■ 提供文章:
────────────────────
第10話 イノベーションにおける主観の役割(2013.06.25)

プロジェクトマネジメントオフィス 好川 哲人

◆イノベーションには主観が不可欠

いろいろな人たちと話をしていて、イノベーションは起こせないだろうなと思わせる共通の特徴がある。それは、論理性や客観性へのこだわりだ。理由を抽象的にいえば、論理性や客観性は底上げの道具であって、競争の道具ではないからだ。これは、オペレーションの道具であっても、イノベーションの道具ではないことを意味している。

もちろん、論理性や客観性が不要などと言っているわけではない。

論理的に考えて全く市場がない商品を直感だけで開発してみてもうれない。過去にはこれで痛い目にあった人は少なくないだろう。自分がこんな商品が欲しいと思って開発しても、他の人がまったく欲しがらなければ商品は売れない。この手の話、直感とか自分が欲しかったとかいう話は当たれば目立つし、大ヒットする傾向もあるのでもてはやされるが、冷静に考えれば、失敗の率は高くなることはすぐに分かる。
────────────────────
セグメンテーション用データセットの行:
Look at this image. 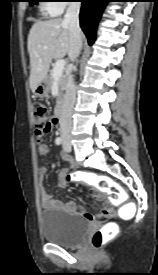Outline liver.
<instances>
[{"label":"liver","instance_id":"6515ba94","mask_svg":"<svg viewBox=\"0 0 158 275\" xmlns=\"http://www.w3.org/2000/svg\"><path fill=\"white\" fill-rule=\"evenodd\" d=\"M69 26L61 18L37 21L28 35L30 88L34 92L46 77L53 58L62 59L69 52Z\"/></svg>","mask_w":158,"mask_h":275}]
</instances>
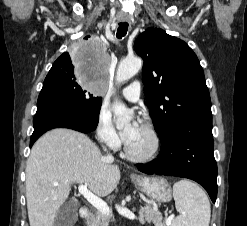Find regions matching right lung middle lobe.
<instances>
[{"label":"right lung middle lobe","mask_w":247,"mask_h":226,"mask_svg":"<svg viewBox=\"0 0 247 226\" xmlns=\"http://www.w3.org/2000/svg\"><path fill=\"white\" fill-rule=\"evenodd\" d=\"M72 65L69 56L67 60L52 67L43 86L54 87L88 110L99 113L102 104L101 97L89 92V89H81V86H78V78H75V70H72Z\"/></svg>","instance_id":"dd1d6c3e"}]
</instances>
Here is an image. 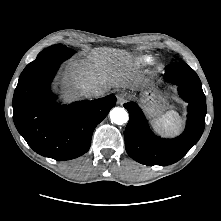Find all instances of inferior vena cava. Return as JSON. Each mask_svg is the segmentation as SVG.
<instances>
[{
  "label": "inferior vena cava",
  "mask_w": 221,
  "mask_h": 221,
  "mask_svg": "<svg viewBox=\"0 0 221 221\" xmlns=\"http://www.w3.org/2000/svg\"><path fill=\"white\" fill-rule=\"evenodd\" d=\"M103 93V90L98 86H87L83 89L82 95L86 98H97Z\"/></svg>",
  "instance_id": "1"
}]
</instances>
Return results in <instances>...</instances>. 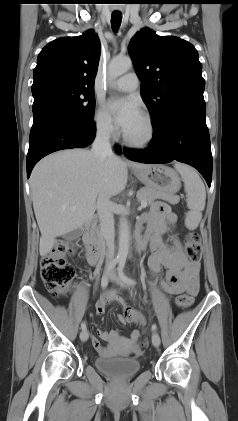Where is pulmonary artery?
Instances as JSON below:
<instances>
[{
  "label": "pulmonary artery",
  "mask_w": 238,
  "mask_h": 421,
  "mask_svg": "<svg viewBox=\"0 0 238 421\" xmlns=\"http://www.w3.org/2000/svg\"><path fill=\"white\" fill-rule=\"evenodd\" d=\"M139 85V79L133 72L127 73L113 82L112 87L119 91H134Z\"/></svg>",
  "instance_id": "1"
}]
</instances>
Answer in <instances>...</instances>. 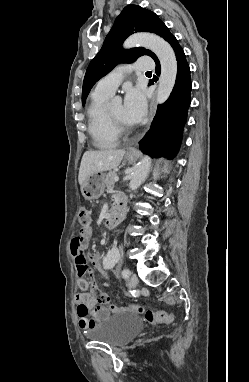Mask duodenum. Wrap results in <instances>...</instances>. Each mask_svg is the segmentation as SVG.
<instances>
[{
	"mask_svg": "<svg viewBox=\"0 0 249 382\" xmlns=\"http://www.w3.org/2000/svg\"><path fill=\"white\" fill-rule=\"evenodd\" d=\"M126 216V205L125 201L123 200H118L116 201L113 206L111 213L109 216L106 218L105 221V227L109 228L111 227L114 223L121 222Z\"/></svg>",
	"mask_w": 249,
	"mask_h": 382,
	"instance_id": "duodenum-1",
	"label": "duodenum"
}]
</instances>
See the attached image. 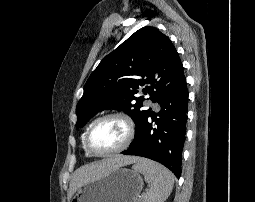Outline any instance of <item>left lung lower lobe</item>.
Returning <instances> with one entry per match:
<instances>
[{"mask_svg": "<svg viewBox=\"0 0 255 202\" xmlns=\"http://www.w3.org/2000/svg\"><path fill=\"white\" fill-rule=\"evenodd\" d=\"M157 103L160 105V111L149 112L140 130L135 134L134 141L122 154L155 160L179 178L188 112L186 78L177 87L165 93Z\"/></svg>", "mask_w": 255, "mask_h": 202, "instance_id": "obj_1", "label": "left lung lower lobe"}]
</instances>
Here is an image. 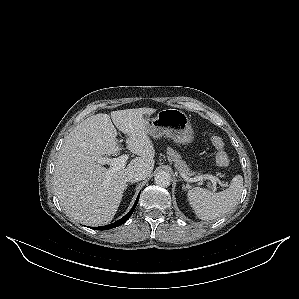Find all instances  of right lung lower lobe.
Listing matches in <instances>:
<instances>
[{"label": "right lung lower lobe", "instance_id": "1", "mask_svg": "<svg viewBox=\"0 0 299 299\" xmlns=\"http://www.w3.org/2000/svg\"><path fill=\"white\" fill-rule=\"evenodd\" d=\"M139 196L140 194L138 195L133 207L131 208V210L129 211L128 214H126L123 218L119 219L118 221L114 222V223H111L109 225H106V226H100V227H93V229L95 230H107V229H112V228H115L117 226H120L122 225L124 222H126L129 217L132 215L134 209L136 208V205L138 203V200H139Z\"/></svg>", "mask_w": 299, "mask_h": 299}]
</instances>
────────────────────
■ 指示内容 1: イノベーションと主観についての提供文章にある「もちろん、論理性や客観性が不要などと言っているわけではない。」という一文を英語に訳してください。
■ 指示内容 2: イノベーションと主観についての提供文章の続きを、最後の文の後から書いてください。
これらのデータは、提供文章とは別の資料です。

■ 期待される出力 1: Of course, I am not saying that logic and objectivity are unnecessary.

■ 期待される出力 2:
魚のいないところに釣り糸を垂れても大物どころか、魚は釣れないわけで、大物を釣ろうとおもえば、まず、魚がいそうなところを探す必要がある。これが、論理性や、客観性の役割である。問題は、ここからで、どんな餌をつけるのか、どのあたりの深さを狙うのかは論理的に考えていても人と同じ答えしか出てこない。ここで、必要なのは直感であり、主観である。

つまり、イノベーションには客観と主観、論理と直感のいずれもが必要なのだ。


◆分断されるイノベーションとオペレーション

ところが、現実には

イノベーション:主観、直感
オペレーション:客観、論理

と考えていることが極めて多い。だから、イノベーションか、オペレーションかという二者択一のような話になる。ナンセンスである。

一つの例として、スマートフォンを考えてみよう。ユーザが何を欲しがっているか、何が実現できるかをきちんと分析し、客観的にバランスを取ると、サムスンや日本メーカのようなスマートフォンになる。

これに対して、アップルの作り方はよく計算されている。ジョブズは初代のiPhoneのプレゼンで電話を再発明したと言ったが、要するにこの部分が客観であり、論理である。携帯電話には市場がある。その上で、主観、直感でイノベーションを起こしている。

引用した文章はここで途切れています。